Justice Brett Kavanaugh pointed out something others had also asked about: the arguments in the briefs from both parties differ from what they argued before the justices.
Justice Kavanaugh to Jaicomo (lawyer for King):
JAICOMO: I want to raise the point that’s bothering me about what we should decide. I don’t blame you for raising the alternative argument. I understand that you’re trying to win the case. But I’m trying to think about why we should consider it. We obviously discuss very carefully our decision whether to grant cert on particular cases in particular issues within that case. We don’t usually decide things that weren’t decided by the court below…
Jaicomo had a practical answer: the circuits are split, confusion reigns, and there’s no time like the present to resolve all of it.
I couldn’t help but think of King sitting there listening to these esoteric arguments.
I found this interview of the now 27 year old James King from February by Fox news in Grand Rapids.
KING: I expected them to be arrested and instead I was. So I was, uh, that added to the confusion and chaos of the whole situation. The emotional toll that this took on me is something that’s ongoing. Something I’m still dealing with.
He hopes that qualified immunity is thrown out or revamped so that this won’t keep happening.

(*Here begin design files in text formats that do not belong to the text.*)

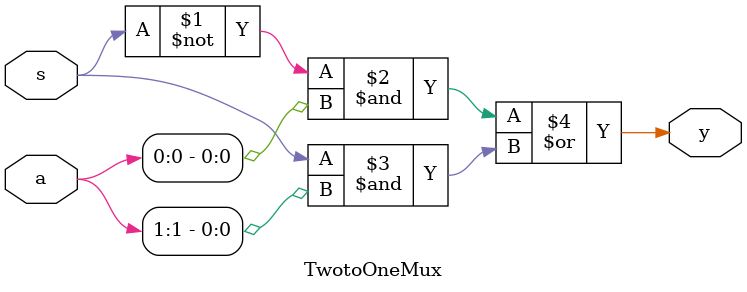
<source format=v>
module TwotoOneMux (
    input [1:0]a,
    input s,
    output y
);  
    assign y = (~s & a[0]) | (s & a[1]);
endmodule
</source>
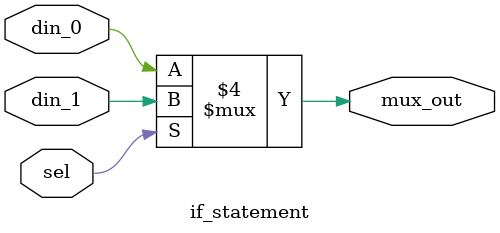
<source format=v>
module  if_statement(
din_0      , // Mux first input
din_1      , // Mux Second input
sel        , // Select input
mux_out      // Mux output
);
//-----------Input Ports---------------
input din_0, din_1, sel ;
//-----------Output Ports---------------
output mux_out;
//------------Internal Variables--------
reg  mux_out;
//-------------Code Starts Here---------
always @ (sel or din_0 or din_1)
begin : MUX
  if (sel == 1'b0) begin
      mux_out = din_0;
  end else begin
      mux_out = din_1 ;
  end
end

endmodule //End Of Module mux
</source>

KING: The simple fact is that the majority of the time this situation happens to anyone, they have no recourse. Either they accept a plea deal because they don’t have the money to afford attorneys or they’re scared or they’re jailed or killed. And in any of those cases there is no recourse. And as crazy as it sounds, I’m lucky. Because they didn’t shoot me and I’m not in prison right now.

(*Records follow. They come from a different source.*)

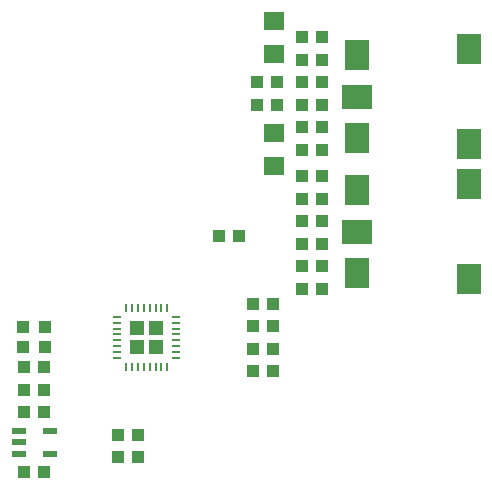
<source format=gbp>
G75*
G70*
%OFA0B0*%
%FSLAX24Y24*%
%IPPOS*%
%LPD*%
%AMOC8*
5,1,8,0,0,1.08239X$1,22.5*
%
%ADD10R,0.0433X0.0394*%
%ADD11R,0.0472X0.0217*%
%ADD12R,0.0315X0.0112*%
%ADD13R,0.0112X0.0315*%
%ADD14R,0.0512X0.0512*%
%ADD15R,0.0787X0.0984*%
%ADD16R,0.1024X0.0787*%
%ADD17R,0.0394X0.0433*%
%ADD18R,0.0709X0.0630*%
D10*
X018415Y005775D03*
X019085Y005775D03*
X021540Y006275D03*
X022210Y006275D03*
X022210Y007025D03*
X021540Y007025D03*
X019085Y007775D03*
X018415Y007775D03*
X018415Y008525D03*
X019085Y008525D03*
X019085Y009275D03*
X018415Y009275D03*
X024915Y013650D03*
X025585Y013650D03*
X027665Y013400D03*
X028335Y013400D03*
X028335Y012650D03*
X027665Y012650D03*
X027665Y011900D03*
X028335Y011900D03*
X026710Y011400D03*
X026040Y011400D03*
X026040Y010650D03*
X026710Y010650D03*
X026710Y009900D03*
X026040Y009900D03*
X026040Y009150D03*
X026710Y009150D03*
X027665Y014150D03*
X028335Y014150D03*
X028335Y014900D03*
X027665Y014900D03*
X027665Y015650D03*
X028335Y015650D03*
X028335Y016525D03*
X027665Y016525D03*
X027665Y017275D03*
X028335Y017275D03*
X028335Y019525D03*
X027665Y019525D03*
X027665Y020275D03*
X028335Y020275D03*
D11*
X019262Y007149D03*
X019262Y006401D03*
X018238Y006401D03*
X018238Y006775D03*
X018238Y007149D03*
D12*
X021516Y009586D03*
X021516Y009783D03*
X021516Y009980D03*
X021516Y010177D03*
X021516Y010373D03*
X021516Y010570D03*
X021516Y010767D03*
X021516Y010964D03*
X023484Y010964D03*
X023484Y010767D03*
X023484Y010570D03*
X023484Y010373D03*
X023484Y010177D03*
X023484Y009980D03*
X023484Y009783D03*
X023484Y009586D03*
D13*
X023189Y009291D03*
X022992Y009291D03*
X022795Y009291D03*
X022598Y009291D03*
X022402Y009291D03*
X022205Y009291D03*
X022008Y009291D03*
X021811Y009291D03*
X021811Y011259D03*
X022008Y011259D03*
X022205Y011259D03*
X022402Y011259D03*
X022598Y011259D03*
X022795Y011259D03*
X022992Y011259D03*
X023189Y011259D03*
D14*
X022815Y010590D03*
X022185Y010590D03*
X022185Y009960D03*
X022815Y009960D03*
D15*
X029500Y012422D03*
X029500Y015178D03*
X029500Y016922D03*
X033240Y016706D03*
X033240Y015394D03*
X033240Y012206D03*
X029500Y019678D03*
X033240Y019894D03*
D16*
X029500Y018300D03*
X029500Y013800D03*
D17*
X028335Y018025D03*
X027665Y018025D03*
X026835Y018025D03*
X026165Y018025D03*
X026165Y018775D03*
X026835Y018775D03*
X027665Y018775D03*
X028335Y018775D03*
X019125Y010610D03*
X018375Y010610D03*
X018375Y009940D03*
X019125Y009940D03*
D18*
X026750Y015974D03*
X026750Y017076D03*
X026750Y019724D03*
X026750Y020826D03*
M02*

</source>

It’s entirely possible the court will issue a narrow decision on the difference between an “action” and a “claim,” or whether the lower court’s dismissal of King’s claim was right or wrong.
Given the widespread perception that police brutality goes unanswered, though, maybe the court will find opportunity to rule more broadly.
A remand to lower court would allow both sides—police officers included—to make their case.
And that’s this week’s Legal Docket.